18. A Strait is a narrow passage lying between two shores, whereby two seas are joined together; as, the Straits of Dover, between the British Channel and the German Sea; the Straits of Gibralter, between the Atlantic and the Mediterranean Sea. The Mediterranean itself is also sometimes called the Straits.
These are all the necessary terms commonly used in Geography. The names of the several countries and seas, and all the principal divisions of the Earth, the reader will find expressed upon the Terrestrial Globes. To give a tolerable account of the produce of each country, the genius of the people, their political institutions, &c. is properly a particular subject of itself, and quite foreign to our design. We shall next proceed to the use of the Globes; but first it may not be amiss to take a short review of their appurtenances.
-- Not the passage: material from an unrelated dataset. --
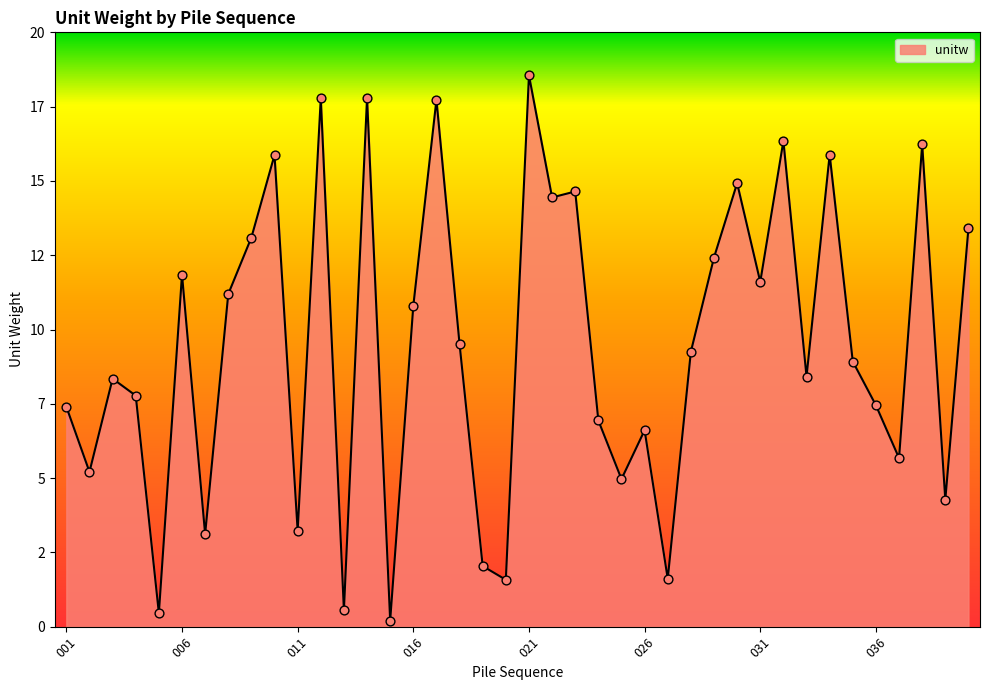

Is this an area chart (filled region under the line)?

Yes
Those circles of the sphere that are fixed, are (as has been already said) drawn upon the Globes themselves; those that are moveable, are supplied by the Brass Meridian, the Wooden Horizon, and the Quadrant of Altitude.
Brass Meridian.
1. That side of the Brazen Meridian, which is divided into degrees, represents the true Meridian; this side is commonly turned towards the East, and ’tis usual to place the globe so before you, that the North be to the right hand, and the South to the left. The meridian is divided into 4 quadrants, each being 90 degrees, two of which are numbered from that part of the equinoctial, which is above the horizon, towards each of the Poles; the other two quadrants are numbered from the Poles towards the equator. The reason why two quadrants of the meridian are numbered from the equator, and the other two from the Poles, is because the former of these two serve to shew the distance of any point on the globe from the equator, and the other to elevate the globe to the latitude of the place.
Wooden Horizon.
2. The upper side of the wooden frame called the Wooden Horizon; represents the true horizon; the circles drawn upon this plane have been already described; we may observe, that the first point of ♈ is the East, and the opposite being the first point of ♎ is the West, the meridian passing through the North and South points.
Quadrant of Altitude.
3. The Quadrant of Altitude is a flexible plate of thin brass, having a nut and screw at one end, to be fastened to the meridian of either globe, as occasion requires. The edge of this quadrant which has the graduations upon it, called the fiducial edge, is that which is always meant whenever we make mention of the quadrant of altitude.
Hour Circle.
4. The Horary or Hour Circle, is divided into twice twelve hours, the two XII’s coinciding with the meridian; the uppermost XII is that at Noon, and the lowermost towards the horizon is XII at Night. The hours on the East side of the meridian are the Morning Hours, and those on the West side the Hours after Noon. The axis of the globe carries round the Hand or Index which points the hour, and passes through the center of the hour circle.
The things above described are common to both globes; but there are some others which are peculiar or proper to one sort of globe. The two Colures, and the Circles of Latitude from the ecliptic, belong only to the Celestial Globes; also the ecliptic itself does properly belong only to this globe, tho’ it is always drawn on the Terrestrial, for the sake of those that might not have the other globe by them. The equinoctial on the celestial globe is always numbered into 360 degrees, beginning at the equinoctial point ♈; but on the terrestrial, it is arbitrary, where these numbers commence, according to the meridian of what place you intend for your first; and the degrees may be counted either quite round to 360, or both ways, ’till they meet in the opposite part of the meridian, at 180.